Data records
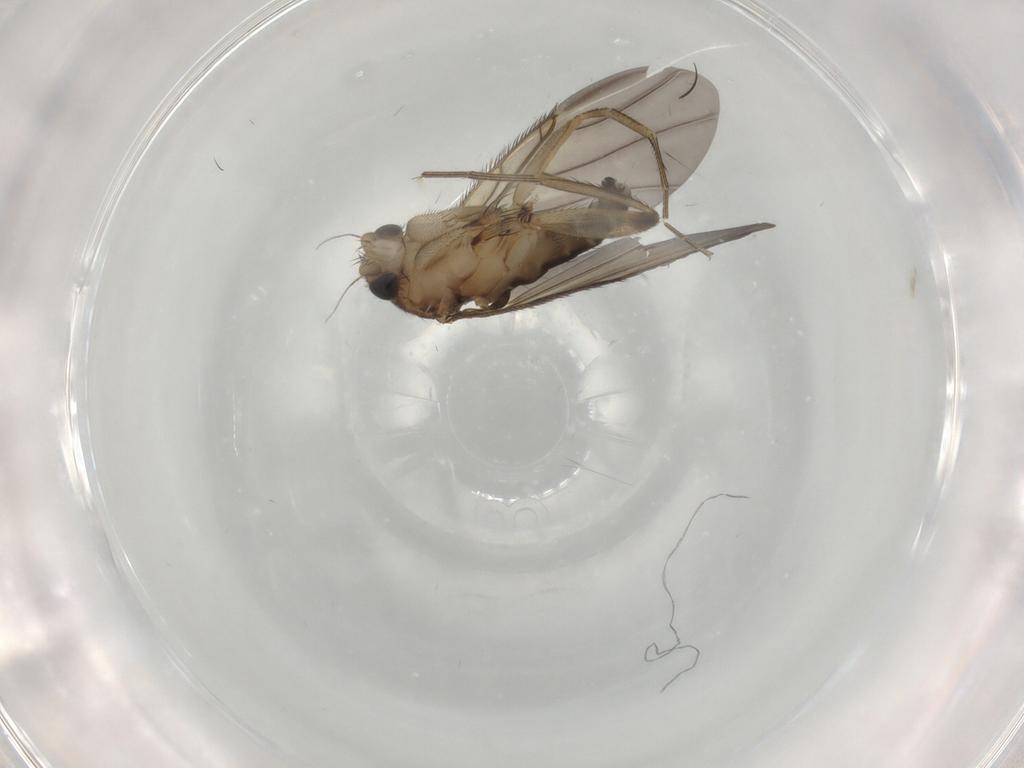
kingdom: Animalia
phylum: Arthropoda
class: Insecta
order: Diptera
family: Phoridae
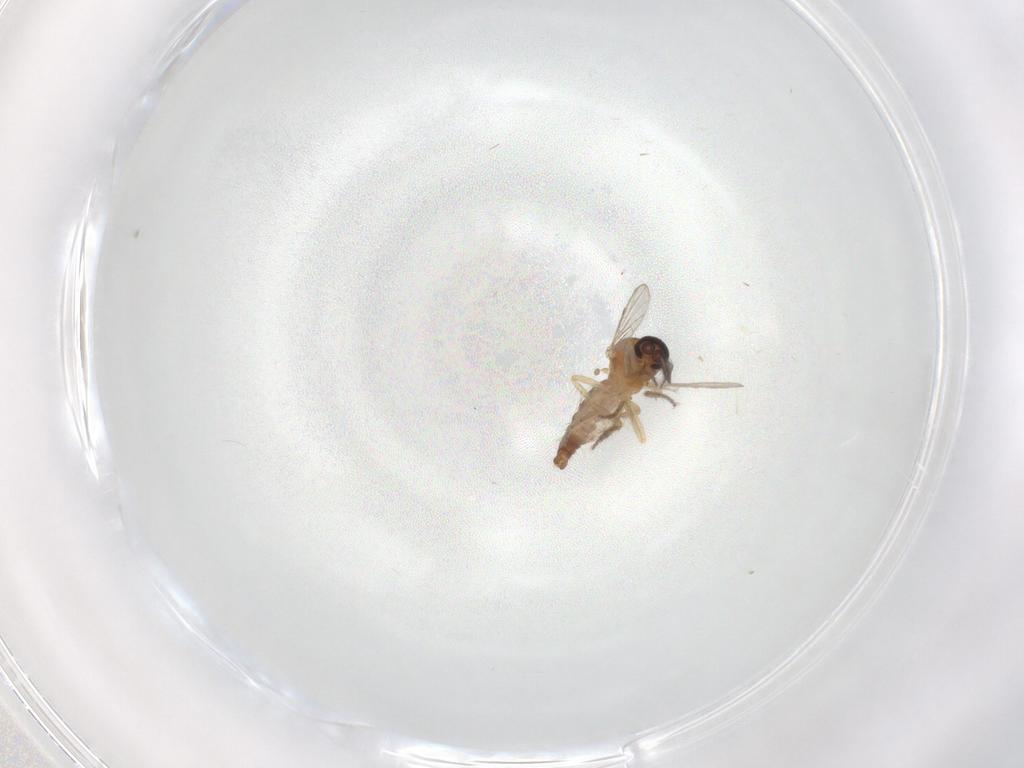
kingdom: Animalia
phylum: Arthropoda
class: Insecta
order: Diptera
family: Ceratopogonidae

* [What to work on]: Quote every naming line from the items above word for word, leaving out the pictures.

* [Response to this task]:
kingdom: Animalia
phylum: Arthropoda
class: Insecta
order: Diptera
family: Phoridae
kingdom: Animalia
phylum: Arthropoda
class: Insecta
order: Diptera
family: Ceratopogonidae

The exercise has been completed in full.